▸ Task to complete
Return the listing that follows exactly, with no pictures included.

▸ Data segment
___

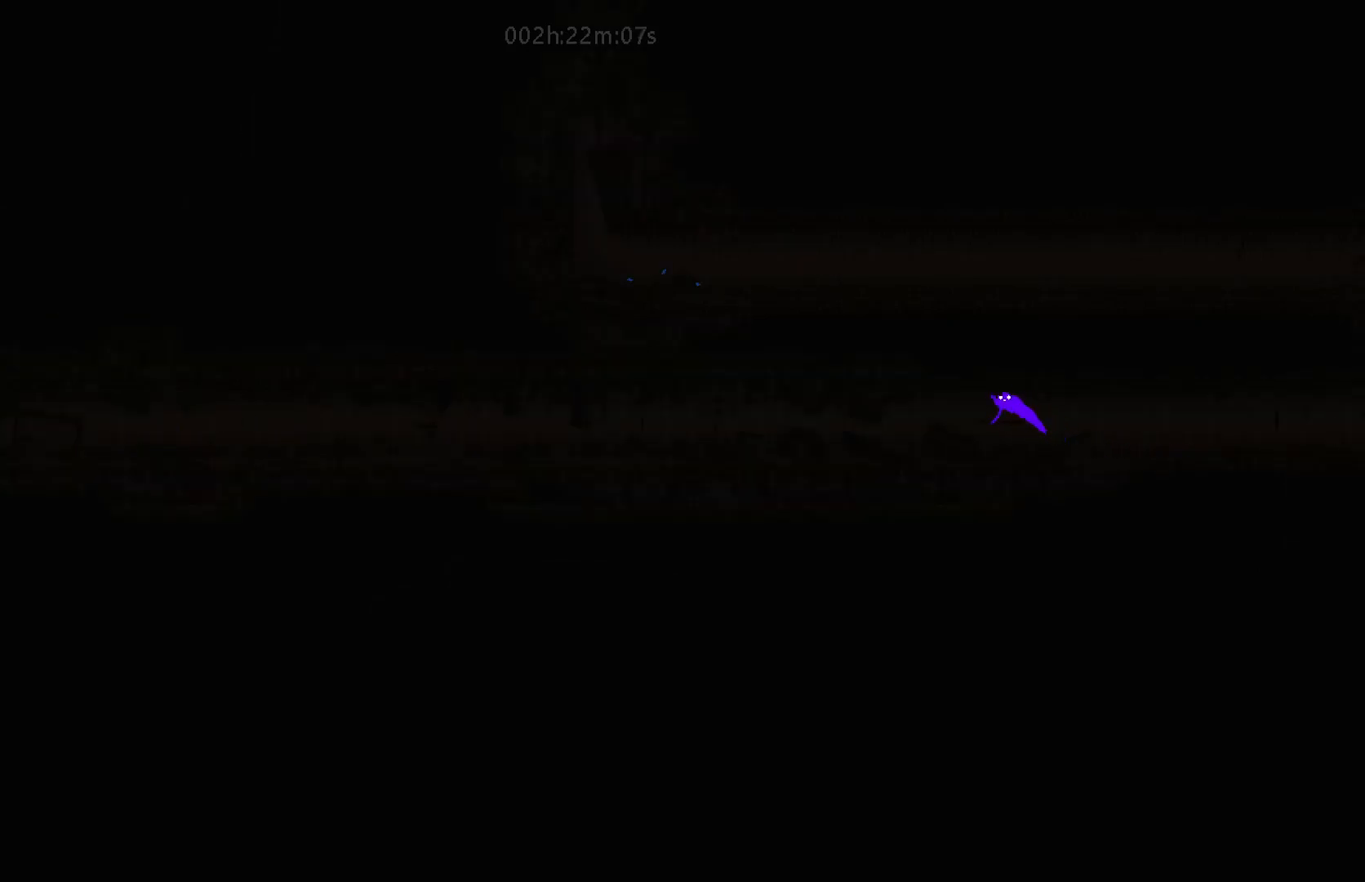
{"keys": ["down", "left"], "mouse_move": "down-left", "events": []}
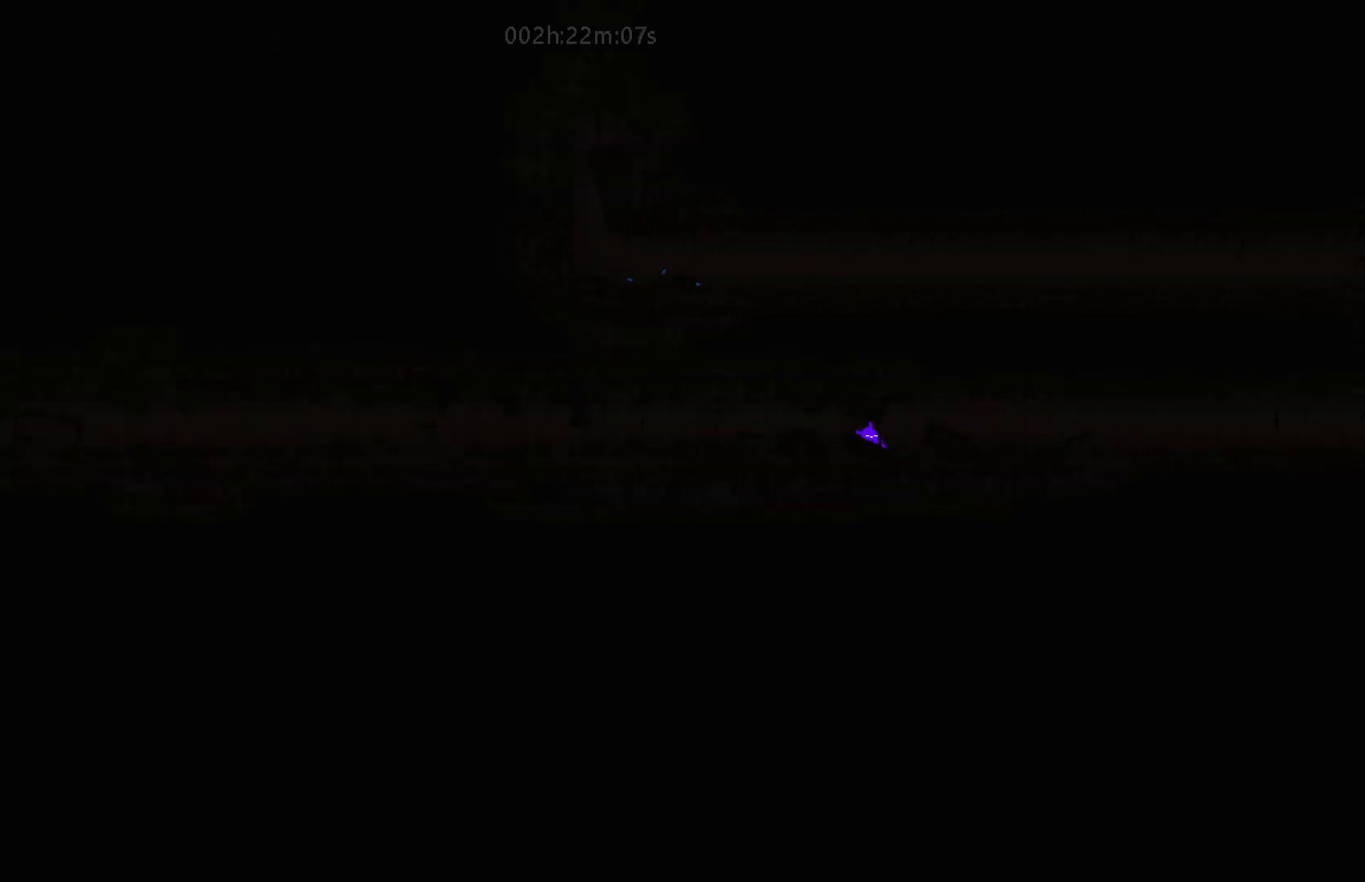
{"keys": ["down", "j", "left"], "mouse_move": "down-left", "events": [[450, "j", "down"]]}
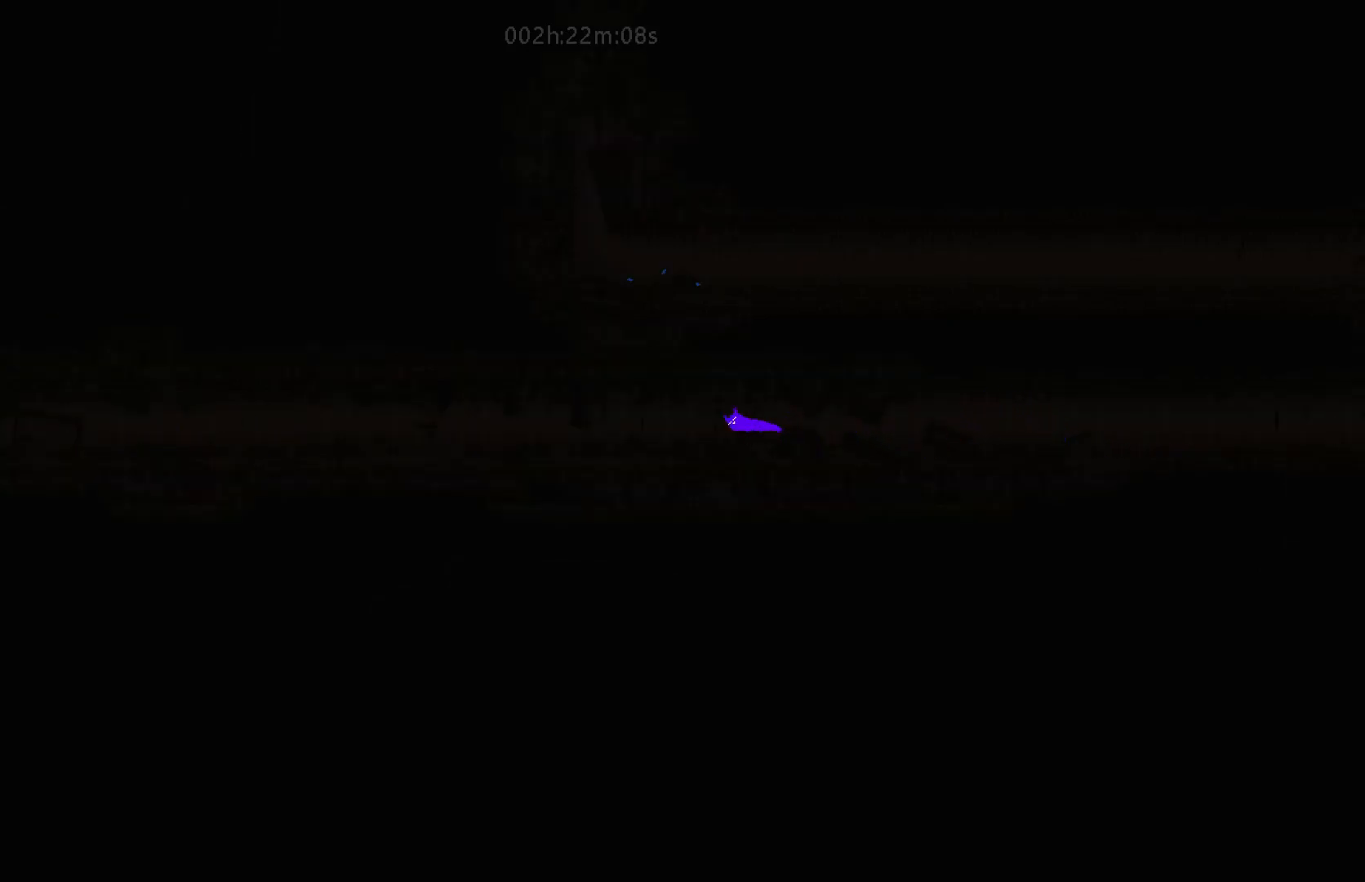
{"keys": ["left"], "mouse_move": "left", "events": [[100, "j", "up"], [250, "down", "up"]]}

___

▸ Task output
{"keys": ["down", "left"], "mouse_move": "down-left", "events": []}
{"keys": ["down", "j", "left"], "mouse_move": "down-left", "events": [[450, "j", "down"]]}
{"keys": ["left"], "mouse_move": "left", "events": [[100, "j", "up"], [250, "down", "up"]]}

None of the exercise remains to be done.